Similar projects and procedures are used at other universities, especially those that are part of the primate center system. Emory University has 15 studies in the area of neurology utilizing very similar protocols. A small facility like the Salk Institute who housed only 38 primates in 2004, had 6 separate projects in this area.

When reading the projects at these laboratories it is impossible not to be struck by their similarity. In fact, it becomes very difficult to differentiate them from one another. Apparently the researchers and those that evaluate the protocols at the laboratories are aware of the duplicative nature of these projects. One of the staff at the University of Washington, Seattle/WNPRC (apparently a member of the IACUC -- Institutional Animal Care & use Committee – the internal body that approves research projects) was emailing one of the researchers expressing some concerns about the protocol:

“I’m a little nervous that your protocol is basically identical to (name withheld)’s protocol. For example, both protocols now include terminal surgeries whereas previously your protocol did not include that surgery. Is it really now a part of your protocol as well?’

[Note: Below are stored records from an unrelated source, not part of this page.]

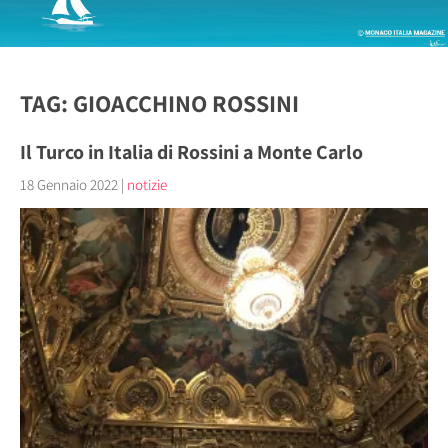
TAG: GIOACCHINO ROSSINI
Il Turco in Italia di Rossini a Monte Carlo
18 Gennaio 2022
|
notizie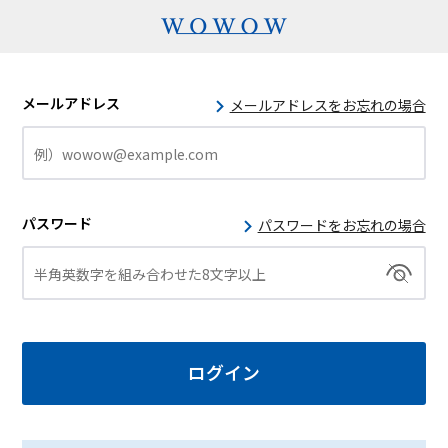
メールアドレス
メールアドレスをお忘れの場合
パスワード
パスワードをお忘れの場合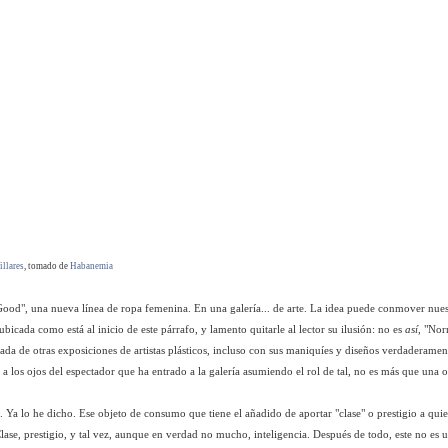
illares
, tomado de
Habanemia
ood", una nueva línea de ropa femenina. En una galería... de arte. La idea puede conmover nues
ubicada como está al inicio de este párrafo, y lamento quitarle al lector su ilusión: no es
así
, "Nor
da de otras exposiciones de artistas plásticos, incluso con sus maniquíes y diseños verdaderament
, a los ojos del espectador que ha entrado a la galería asumiendo el rol de tal, no es más que una o
. Ya lo he dicho. Ese objeto de consumo que tiene el añadido de aportar "clase" o prestigio a quie
ase, prestigio, y tal vez, aunque en verdad no mucho, inteligencia. Después de todo, este no es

The recipient of the email later responds to this issue:

“With regard to the similarity of Dr. (name withheld) and my proposals, we use essentially identical procedures in our experiments. In deed, Dr. (name withheld) [le}arned many of them from me when he was my postdoc.”

These quotes illustrate the basic mechanism of the spread of research procedures. Once a project is established a pre-existing framework comes into play. Graduate students of Postdoctoral associated participate in research procedures and learn the intricacies of the methodology. Later, these non-primary investigators apply for their own grants. They apply to do examinations that they were trained in by the principal investigator under whom they previously studied.

The bottom line is that people in scientific fields want to do research. It is how they make a living, gain prestige and tenure. The “Publish or Perish” mentality is a major factor in this situation. So, research is performed not because it is ground-breaking, cutting edge, or important. It is performed because scientists want to do research, and this methodology is simply what they know how to do.

The reality of this situation has many very serious effects on our scientific system. We have limited resources. The average NIH research grant is now funded at $350,000. When this is multiplied by the number of research projects looking at neural information processing in macaque monkeys (158) the total is $55,300,000. Similar areas (drug addiction, memory, behavior learning, etc.) waste over $266 million (see Appendix K). And we must remember, the figures in this table take into account only two species of primates. The potential ramifications of this situation when spread out over all species and all government agencies could reach into the billions of dollars.